TiVo needs proactive alerts when a scheduled program *is failing to record*. It has been the case repeatedly that the TiVo has been busy trying to record a program and failing due to "No Signal" (usually a problem with the tuning adapter) while I'm watching another successfully and, by the time I notice, the last re-airs of the program have passed.

This was almost the case again tonight with Haven on SYFYHD. Several episodes of the season's recap marathon suddenly registered No Signal and didn't record. By the time I reached the episode that had only partially recorded, the prime-time season finale was almost done failing to record. This time I noticed before the repeat airing, but this same program missed two episodes earlier in the season.

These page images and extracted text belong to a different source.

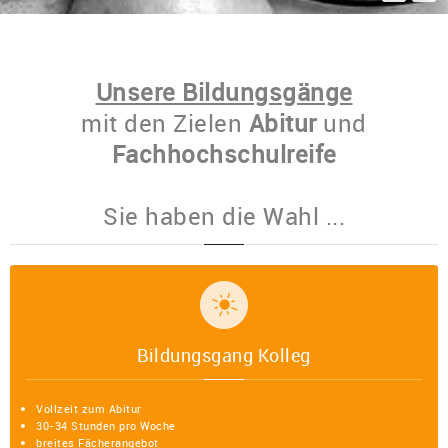
Unsere Bildungsgänge
mit den Zielen
Abitur
und
Fachhochschulreife
Sie haben die Wahl ...
Bildungsgang Kolleg
Vollzeit zum Abitur
30-34 Stunden pro Woche
breites Fächerangebot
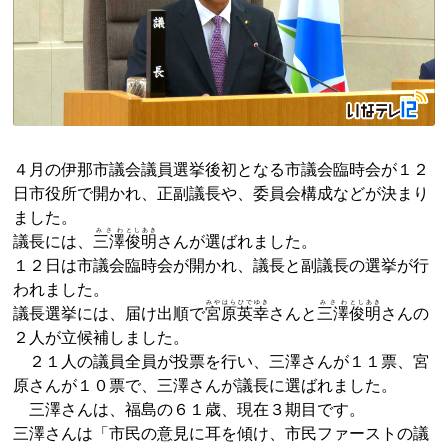
４月の伊那市議会議員選挙後初となる市議会臨時会が１２
日市役所で開かれ、正副議長や、委員会構成などが決まり
ました。
みさわ
とし
あき
議長には、
三澤
俊
明
さんが選ばれました。
１２日は市議会臨時会が開かれ、議長と副議長の選挙が行
われました。
みやはら
ひで
ゆき
みさわ
とし
あき
議長選挙には、届け出順で
宮原
英
幸
さんと
三澤
俊
明
さんの
２人が立候補しました。
２１人の議員全員が投票を行い、三澤さんが１１票、宮
原さんが１０票で、三澤さんが議長に選ばれました。
三澤さんは、福島の６１歳、現在３期目です。
三澤さんは「市民の意見に耳を傾け、市民ファーストの議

Had the TiVo thrown up an alert that a scheduled recording was failing to record on a tuner, I could have done what I eventually did: reboot the FSCKING tuning adapter, the single most unreliable piece of hardware ever to invade my home since the Mystro beta software was pushed onto TWC's cable box making it useless with analog TiVos.

Just a simple alert when signal is lost for more than one full minute would alert the user to this problem that as yet can only be remedied by drastic user action before it is too late.


----------



## stevewjackson (Nov 2, 2007)

The problem with this idea is that it won't work for many, maybe even most, of TiVo's users.

I've had that same issue with Haven and wasn't home last night to know if it failed yet again. My older TiVo HD is on the wife's set, so after getting burned twice on Haven I ended up setting hers to record it too just in case (her SP list is very short, since she treats it like live TV!!).

I too really dislike the TA, but my watching habits since getting a TiVo would in no way benefit from this kind of alert. A better solution would be to figure out the TA problem. The *best* solution would be to come up with a way to give those of us who don't want cableco DVRs to get all the same benefits theirs offer, including full two-way communication, PPV, On Demand, everything!


----------



## Dan203 (Apr 17, 2000)

The newest software release for the Roamio/Premiere has a feature that's suppose to keep trying if there is a TA failure specifically to prevent this problem. Early reports are saying that it works way better now.


----------